Much like tourists today, pilgrims were eventually encouraged to purchase cheap and easily replicable items to fulfill the primal need of taking evidence of a trip home with them. Strips of cloth rubbed up against relics or jars of water from a sacred water source were objects that could satisfactorily connect pilgrims to the subject of their destination. Some wearers came to believe that the badges themselves took on magical powers, especially if the badge had touched the statue or relic that served as the draw to the holy site.
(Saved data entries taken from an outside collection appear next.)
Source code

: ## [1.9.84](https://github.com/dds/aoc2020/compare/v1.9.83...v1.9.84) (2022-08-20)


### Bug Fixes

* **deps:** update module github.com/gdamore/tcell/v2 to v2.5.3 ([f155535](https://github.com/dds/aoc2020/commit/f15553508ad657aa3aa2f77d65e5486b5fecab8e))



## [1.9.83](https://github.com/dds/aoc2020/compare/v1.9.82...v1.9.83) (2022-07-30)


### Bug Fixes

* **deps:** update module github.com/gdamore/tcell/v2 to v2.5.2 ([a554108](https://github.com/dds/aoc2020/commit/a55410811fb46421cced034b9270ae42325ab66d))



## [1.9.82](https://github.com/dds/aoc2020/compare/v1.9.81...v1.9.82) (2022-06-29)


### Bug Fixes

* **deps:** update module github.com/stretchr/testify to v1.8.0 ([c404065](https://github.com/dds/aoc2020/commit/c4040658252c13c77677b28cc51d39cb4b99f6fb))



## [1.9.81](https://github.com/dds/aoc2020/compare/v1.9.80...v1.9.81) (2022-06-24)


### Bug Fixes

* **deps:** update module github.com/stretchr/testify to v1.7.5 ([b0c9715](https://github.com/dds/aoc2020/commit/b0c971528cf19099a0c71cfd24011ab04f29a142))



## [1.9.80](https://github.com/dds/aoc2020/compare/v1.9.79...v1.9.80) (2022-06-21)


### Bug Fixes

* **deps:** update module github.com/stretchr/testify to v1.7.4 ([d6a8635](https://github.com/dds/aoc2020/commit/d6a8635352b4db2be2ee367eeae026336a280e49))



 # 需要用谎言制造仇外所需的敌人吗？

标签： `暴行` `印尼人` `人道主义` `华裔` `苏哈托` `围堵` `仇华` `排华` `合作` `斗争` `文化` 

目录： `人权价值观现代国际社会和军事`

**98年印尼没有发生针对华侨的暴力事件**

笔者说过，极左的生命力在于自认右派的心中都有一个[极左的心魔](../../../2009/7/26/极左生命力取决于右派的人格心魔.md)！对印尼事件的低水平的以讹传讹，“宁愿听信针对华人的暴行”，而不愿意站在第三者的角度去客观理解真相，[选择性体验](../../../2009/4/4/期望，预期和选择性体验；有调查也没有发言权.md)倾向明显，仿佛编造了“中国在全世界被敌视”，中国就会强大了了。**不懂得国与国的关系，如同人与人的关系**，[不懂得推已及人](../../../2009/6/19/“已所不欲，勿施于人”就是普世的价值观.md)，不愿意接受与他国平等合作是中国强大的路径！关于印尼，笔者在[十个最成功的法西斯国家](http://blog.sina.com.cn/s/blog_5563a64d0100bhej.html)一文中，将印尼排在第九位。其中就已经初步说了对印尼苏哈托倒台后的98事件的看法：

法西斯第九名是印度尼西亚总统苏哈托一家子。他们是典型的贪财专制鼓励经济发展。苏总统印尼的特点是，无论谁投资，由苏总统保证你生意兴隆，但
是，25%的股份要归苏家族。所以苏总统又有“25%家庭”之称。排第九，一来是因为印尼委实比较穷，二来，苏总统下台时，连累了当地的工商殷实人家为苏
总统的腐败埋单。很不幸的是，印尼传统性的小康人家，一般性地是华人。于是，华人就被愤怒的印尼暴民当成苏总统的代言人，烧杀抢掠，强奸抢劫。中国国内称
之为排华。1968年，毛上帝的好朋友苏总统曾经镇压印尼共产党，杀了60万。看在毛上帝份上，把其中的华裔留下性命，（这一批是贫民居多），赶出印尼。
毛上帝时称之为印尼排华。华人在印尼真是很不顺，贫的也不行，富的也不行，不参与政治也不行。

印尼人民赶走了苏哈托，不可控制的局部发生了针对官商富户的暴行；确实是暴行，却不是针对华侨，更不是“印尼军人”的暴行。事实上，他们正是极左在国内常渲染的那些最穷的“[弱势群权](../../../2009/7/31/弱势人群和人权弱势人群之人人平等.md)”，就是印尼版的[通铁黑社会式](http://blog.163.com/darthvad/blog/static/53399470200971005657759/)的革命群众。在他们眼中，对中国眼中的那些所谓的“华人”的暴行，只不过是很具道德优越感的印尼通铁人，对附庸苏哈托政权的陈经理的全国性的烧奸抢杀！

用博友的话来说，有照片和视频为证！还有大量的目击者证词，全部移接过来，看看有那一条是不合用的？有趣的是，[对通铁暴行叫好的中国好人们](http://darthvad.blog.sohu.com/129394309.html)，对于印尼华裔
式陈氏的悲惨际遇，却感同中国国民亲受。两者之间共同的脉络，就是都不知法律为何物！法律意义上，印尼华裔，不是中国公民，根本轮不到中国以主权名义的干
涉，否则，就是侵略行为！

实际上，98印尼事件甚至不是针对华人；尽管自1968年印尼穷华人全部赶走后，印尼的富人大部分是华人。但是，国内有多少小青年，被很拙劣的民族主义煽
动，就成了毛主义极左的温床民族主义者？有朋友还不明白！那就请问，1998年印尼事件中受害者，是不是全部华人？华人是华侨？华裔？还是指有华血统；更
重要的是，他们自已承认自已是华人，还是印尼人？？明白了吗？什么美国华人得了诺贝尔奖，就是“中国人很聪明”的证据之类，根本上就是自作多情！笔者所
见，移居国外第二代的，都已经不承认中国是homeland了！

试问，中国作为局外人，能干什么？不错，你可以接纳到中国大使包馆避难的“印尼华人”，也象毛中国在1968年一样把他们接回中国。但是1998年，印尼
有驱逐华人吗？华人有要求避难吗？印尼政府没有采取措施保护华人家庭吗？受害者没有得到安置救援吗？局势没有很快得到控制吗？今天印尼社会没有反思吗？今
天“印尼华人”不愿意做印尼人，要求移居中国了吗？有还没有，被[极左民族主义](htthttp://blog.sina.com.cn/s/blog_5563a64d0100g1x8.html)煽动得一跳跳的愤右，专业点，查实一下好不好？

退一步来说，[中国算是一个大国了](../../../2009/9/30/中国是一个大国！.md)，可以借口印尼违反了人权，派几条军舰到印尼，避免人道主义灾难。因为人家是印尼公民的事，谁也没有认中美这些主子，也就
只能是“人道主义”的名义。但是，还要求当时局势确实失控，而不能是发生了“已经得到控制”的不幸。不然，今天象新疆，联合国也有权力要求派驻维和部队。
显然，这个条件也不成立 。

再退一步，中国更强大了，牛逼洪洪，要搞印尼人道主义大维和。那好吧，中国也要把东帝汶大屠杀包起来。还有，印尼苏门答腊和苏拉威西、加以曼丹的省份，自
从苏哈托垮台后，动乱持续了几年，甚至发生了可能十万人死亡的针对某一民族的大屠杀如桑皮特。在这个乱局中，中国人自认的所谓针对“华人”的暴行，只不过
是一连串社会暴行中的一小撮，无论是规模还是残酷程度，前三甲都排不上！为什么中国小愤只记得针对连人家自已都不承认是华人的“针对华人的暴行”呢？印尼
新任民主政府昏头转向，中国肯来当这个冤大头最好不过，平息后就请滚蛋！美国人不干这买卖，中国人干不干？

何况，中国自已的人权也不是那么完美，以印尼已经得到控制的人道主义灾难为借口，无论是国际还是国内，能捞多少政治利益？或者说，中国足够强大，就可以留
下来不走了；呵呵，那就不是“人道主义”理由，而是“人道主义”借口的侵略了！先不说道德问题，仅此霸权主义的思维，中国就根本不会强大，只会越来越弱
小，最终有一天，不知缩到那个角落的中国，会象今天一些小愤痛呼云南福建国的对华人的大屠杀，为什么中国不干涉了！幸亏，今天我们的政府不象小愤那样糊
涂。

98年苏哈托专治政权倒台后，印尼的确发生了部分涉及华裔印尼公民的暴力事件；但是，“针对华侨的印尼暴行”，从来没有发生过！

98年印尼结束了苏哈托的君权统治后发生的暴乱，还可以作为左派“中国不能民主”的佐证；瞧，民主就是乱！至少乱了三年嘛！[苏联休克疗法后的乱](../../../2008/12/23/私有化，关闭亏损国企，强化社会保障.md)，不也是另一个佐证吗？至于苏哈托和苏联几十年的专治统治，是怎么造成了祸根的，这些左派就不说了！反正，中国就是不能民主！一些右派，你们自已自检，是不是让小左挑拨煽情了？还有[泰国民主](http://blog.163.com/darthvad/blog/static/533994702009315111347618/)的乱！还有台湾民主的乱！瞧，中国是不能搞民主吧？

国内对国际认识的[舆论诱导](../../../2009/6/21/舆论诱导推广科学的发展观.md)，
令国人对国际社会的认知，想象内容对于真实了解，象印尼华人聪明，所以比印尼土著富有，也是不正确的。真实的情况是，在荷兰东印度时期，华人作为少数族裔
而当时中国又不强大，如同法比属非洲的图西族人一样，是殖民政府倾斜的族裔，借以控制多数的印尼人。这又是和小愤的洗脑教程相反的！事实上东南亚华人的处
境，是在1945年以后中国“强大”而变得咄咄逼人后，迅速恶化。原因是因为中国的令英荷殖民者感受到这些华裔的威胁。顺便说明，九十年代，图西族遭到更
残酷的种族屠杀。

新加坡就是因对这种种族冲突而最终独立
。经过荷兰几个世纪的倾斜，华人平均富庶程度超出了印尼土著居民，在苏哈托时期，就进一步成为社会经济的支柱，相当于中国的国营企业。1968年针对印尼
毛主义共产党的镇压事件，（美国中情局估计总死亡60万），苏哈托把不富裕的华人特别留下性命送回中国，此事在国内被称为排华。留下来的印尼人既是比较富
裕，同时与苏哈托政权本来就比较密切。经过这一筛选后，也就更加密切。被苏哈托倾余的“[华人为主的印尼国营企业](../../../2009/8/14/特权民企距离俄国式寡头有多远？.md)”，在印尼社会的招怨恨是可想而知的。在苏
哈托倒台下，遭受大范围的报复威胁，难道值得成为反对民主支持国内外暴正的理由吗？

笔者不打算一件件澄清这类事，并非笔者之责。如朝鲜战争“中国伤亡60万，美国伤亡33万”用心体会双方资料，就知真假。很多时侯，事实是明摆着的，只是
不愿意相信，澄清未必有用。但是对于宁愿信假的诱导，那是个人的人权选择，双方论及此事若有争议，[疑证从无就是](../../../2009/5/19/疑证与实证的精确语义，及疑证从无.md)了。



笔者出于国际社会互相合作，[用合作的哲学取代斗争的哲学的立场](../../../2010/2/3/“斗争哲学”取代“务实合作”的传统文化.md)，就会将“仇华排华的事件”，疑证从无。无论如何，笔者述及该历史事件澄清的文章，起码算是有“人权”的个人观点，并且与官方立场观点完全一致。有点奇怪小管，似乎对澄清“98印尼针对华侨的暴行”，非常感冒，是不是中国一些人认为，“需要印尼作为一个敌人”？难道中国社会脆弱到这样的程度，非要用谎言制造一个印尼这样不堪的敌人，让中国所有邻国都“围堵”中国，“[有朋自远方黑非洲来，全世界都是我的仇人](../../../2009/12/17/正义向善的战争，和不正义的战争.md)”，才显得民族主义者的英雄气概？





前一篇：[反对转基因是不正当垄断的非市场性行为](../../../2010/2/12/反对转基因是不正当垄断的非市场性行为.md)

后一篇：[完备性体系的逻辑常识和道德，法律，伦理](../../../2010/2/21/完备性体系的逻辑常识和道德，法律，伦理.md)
These now sacred objects, in turn, could even become their own destination for pilgrimages. It wasn’t long before a market for manufactured souvenirs developed around such sites, with items such as embossed flasks, crossed palm fronds, crucifixes, medallions, bells, and small paintings being sold to pilgrim tourists.

The badges and other objects acquired during pilgrimages served a double-metaphysical purpose: they physically connected their owners to the spiritual world through their association with the religious site where they were acquired, and they served as a special object that helped to evoke the memory of, and to prove to others, of the significant trip they took. In future posts, I will argue that while the metaphysical properties of souvenirs now take different forms—in some ways, the two cited above have merged, albeit in more secular terms—such properties are just as active and powerful in souvenirs today.

Sources

Bell, Adrian R. and Richard S. Dale. “The Medieval Pilgrimage Business.” Enterprise & Society, 12:3 (Sept. 2011), pp. 601-627.

Chaucer, Geoffrey. The Works of Geoffrey Chaucer. Second Edition. Boston: The Riverside Press, 1957.

Malo, Robyn. “The Pardoner’s Relics (And Why They Matter the Most).” The Chaucer Review, 43:1 (2008), pp. 82-102.

Manchester, William. A World Lit Only by Fire: The Medieval Mind and the Renaissance, Portrait of an Age. Boston: Back Bay Books, 1993.

Potts, Rolf. Souvenir. New York: Bloomsbury Academic, 2018.

Rhodes, James F. “The Pardoner’s ‘Vernycle’ and His Vera Icon.” Modern Language Studies, 13:2 (Spring 1983), pp. 34-40.